I defined several streams, using the new partitionPath
option so that files end up in per-day directories in Hadoop:
stream create --name XXXX --definition "http --port=8300|hdfs-dataset --format=avro --idleTimeout=100000 --partitionPath=dateFormat('yyyy/MM/dd/')" --deploy
stream create --name YYYY --definition "http --port=8301|hdfs --idleTimeout=100000 --partitionPath=dateFormat('yyyy/MM/dd/')" --deploy
All of the streams were created and deployed, except for XXXX
up there:
17:42:49,102 INFO Deployer server.StreamDeploymentListener - Deploying stream Stream{name='XXXX'}
17:42:50,948 INFO Deployer server.StreamDeploymentListener - Deployment status for stream 'XXXX': DeploymentStatus{state=failed,error(s)=java.lang.IllegalArgumentException: Cannot instantiate 'IntegrationConfigurationInitializer': org.springframework.integration.jmx.config.JmxIntegrationConfigurationInitializer}
17:42:50,951 INFO Deployer server.StreamDeploymentListener - Stream Stream{name='XXXX'} deployment attempt complete
Note that its data gets processed and deposited in avro format.

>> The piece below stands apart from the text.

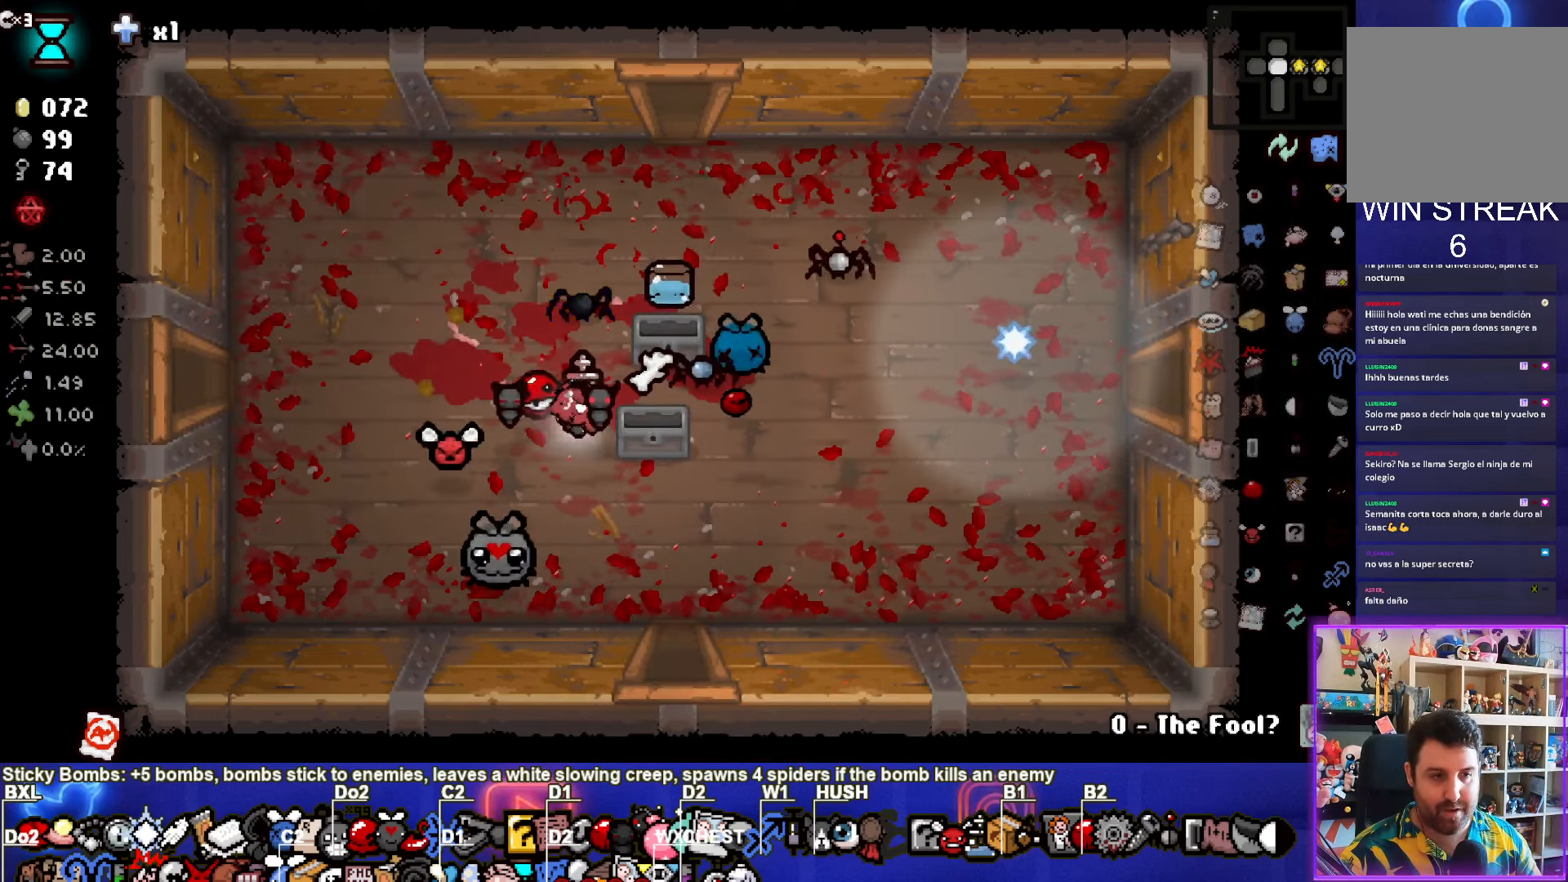
{"buttons": [], "left_stick": "left", "events": [[83, "left_stick", "left"]]}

And FWIW, where the other streams get put in /xd/<NAME>/<rest of path>
, using the hdfs-dataset --format=avro
combo results in files going to /xd/<NAME>/string
I re-defined it w/o the partitionPath
option, and the stream deployed.
Do we have a bug here, or am I doing something wrong?
The hdfs-dataset sink is intended for writing serialized POJOs to HDFS. We use the Kite SDK kite-data functionality for this, so take a look at that project for some additional info.
The partitioning expressions for hdfs and hdfs-dataset are different. The hdfs-dataset follows the Kite SDK syntax and you need to specify a field of the POJO where your partition value is stored. For a timestamp (long) field the expression would look like this:
dateFormat('timestamp', 'YM', 'yyyyMM')
where timestamp is the name of the field, 'YM' is the prefix that gets added to the directory for the partition likeYM201411
and 'yyyyMM' is the format you want for the partition value. If you want a year/mont/day directory structure for the partition you could useyear('timestamp')/month('timestamp')/day('timestamp')
. There is some more coverage in the Kite SDK Partitioned Datasets docs.For your example it doesn't make much sense to add partitioning since you are persisting a simple String value. If you do add a processor to transform the data to a POJO then partitioning makes more sense and we have some examples in the XD docs.